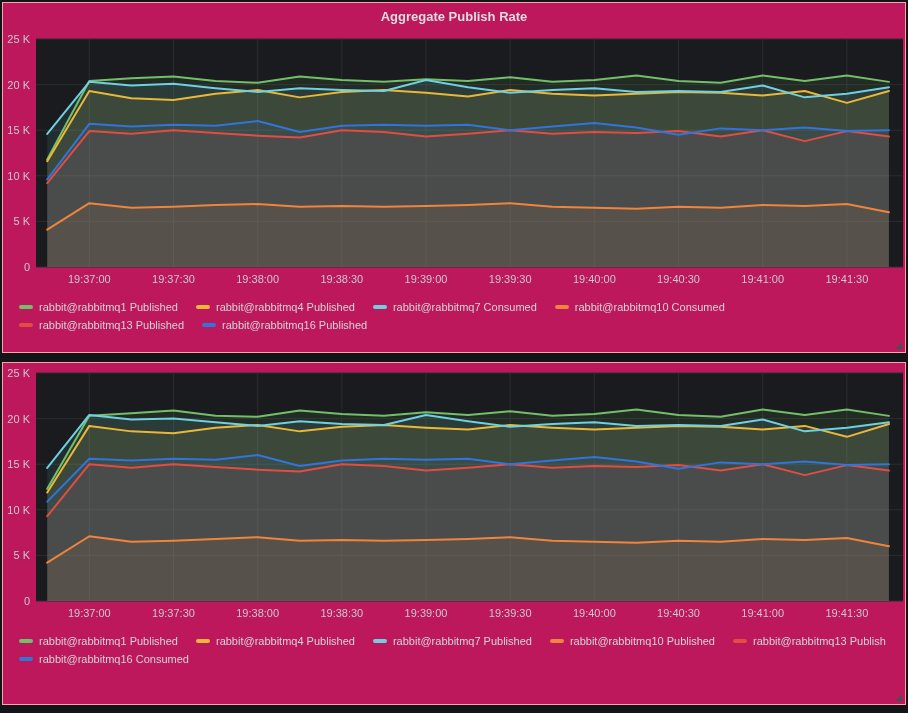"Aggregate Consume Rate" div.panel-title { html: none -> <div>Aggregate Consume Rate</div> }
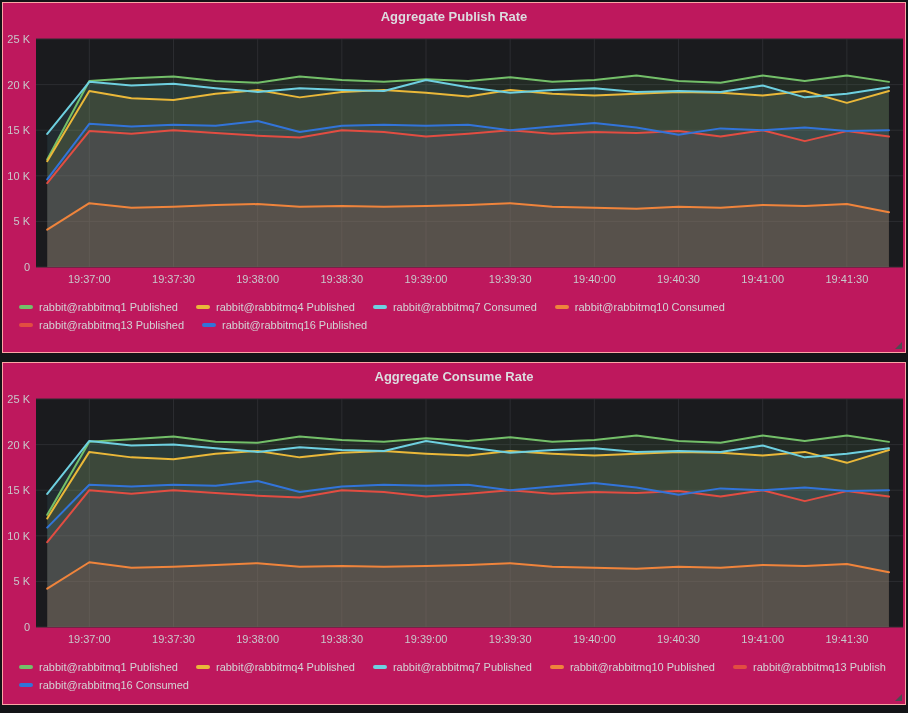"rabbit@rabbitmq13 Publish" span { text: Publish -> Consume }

•••••

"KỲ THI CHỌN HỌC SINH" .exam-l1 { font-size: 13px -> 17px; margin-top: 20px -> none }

•••••

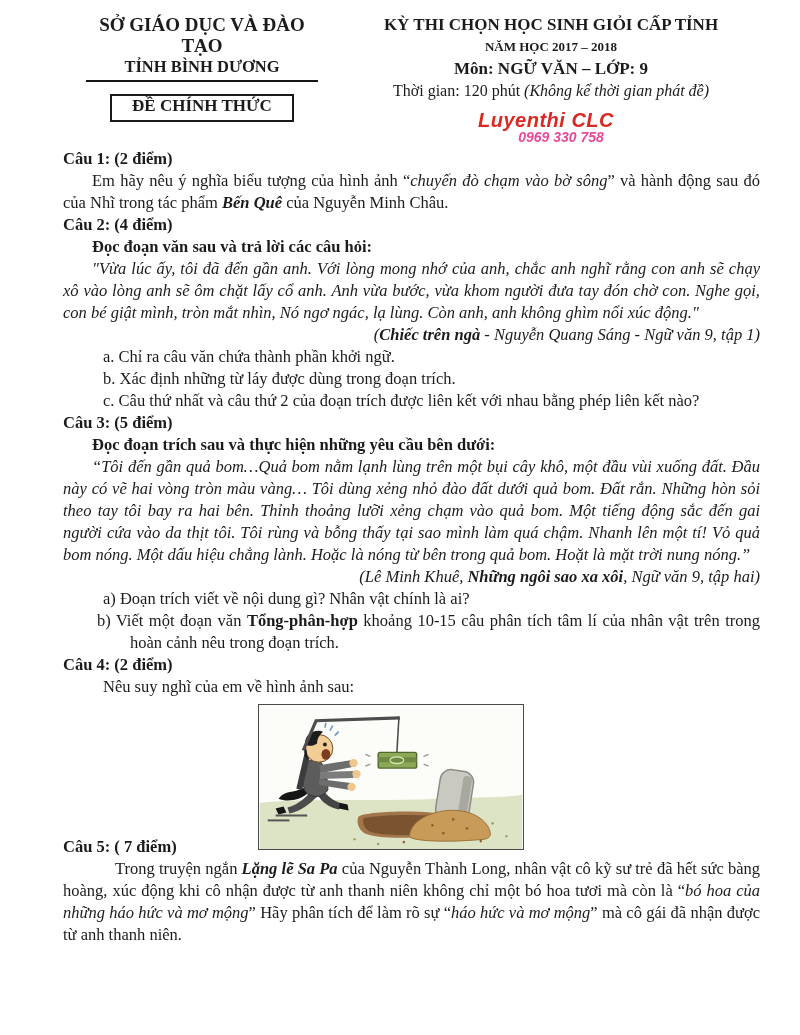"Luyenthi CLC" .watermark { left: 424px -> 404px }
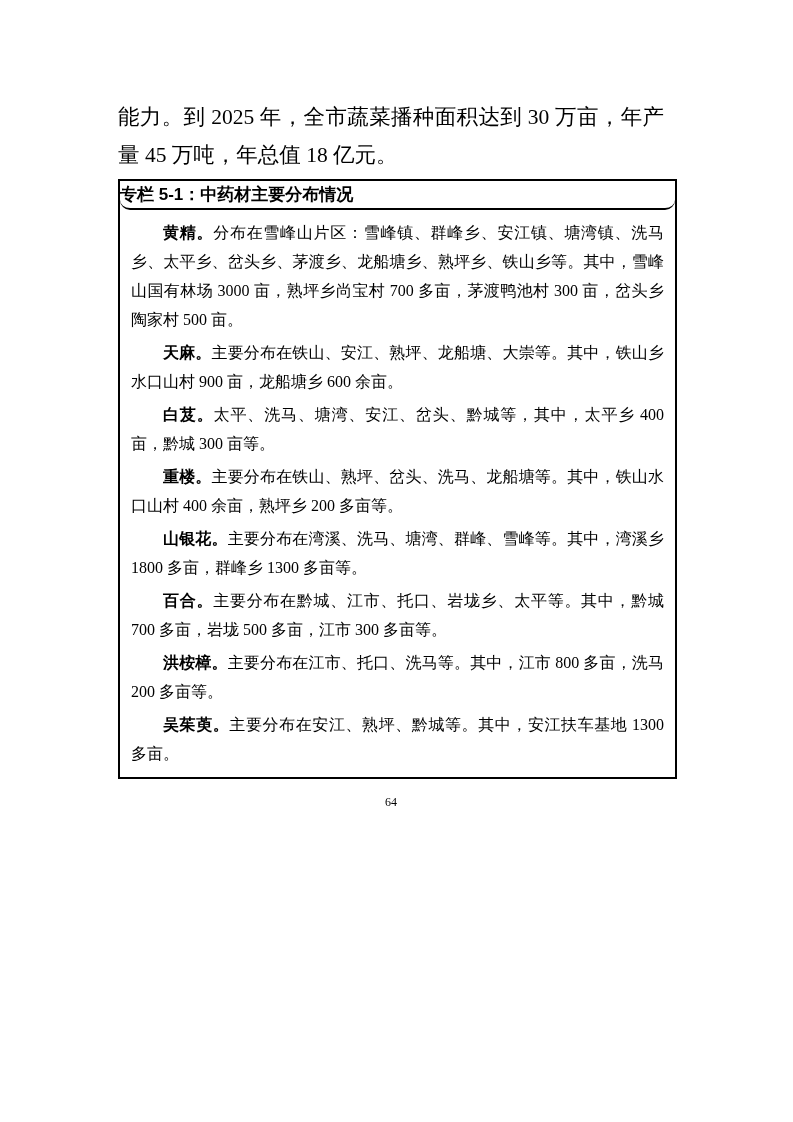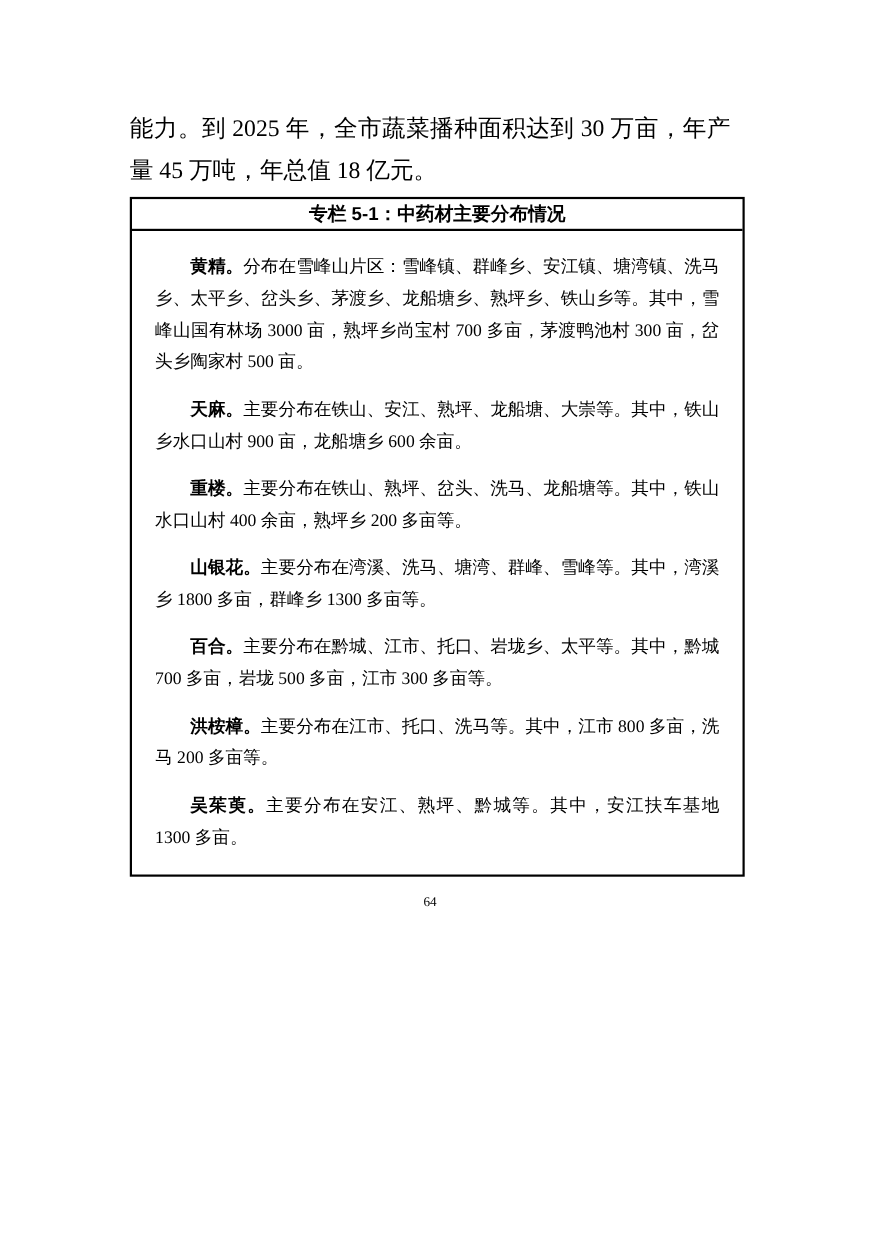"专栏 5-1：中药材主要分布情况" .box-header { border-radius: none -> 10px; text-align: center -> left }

•••••

**Problem requirements:** Write out word for word the lines of the listing above from the line with "left: 424px ->" to the line with "border-radius: none ->", taking in both of those lines but no pictures.

**Completed exercise:**
"Luyenthi CLC" .watermark { left: 424px -> 404px }
"专栏 5-1：中药材主要分布情况" .box-header { border-radius: none -> 10px; text-align: center -> left }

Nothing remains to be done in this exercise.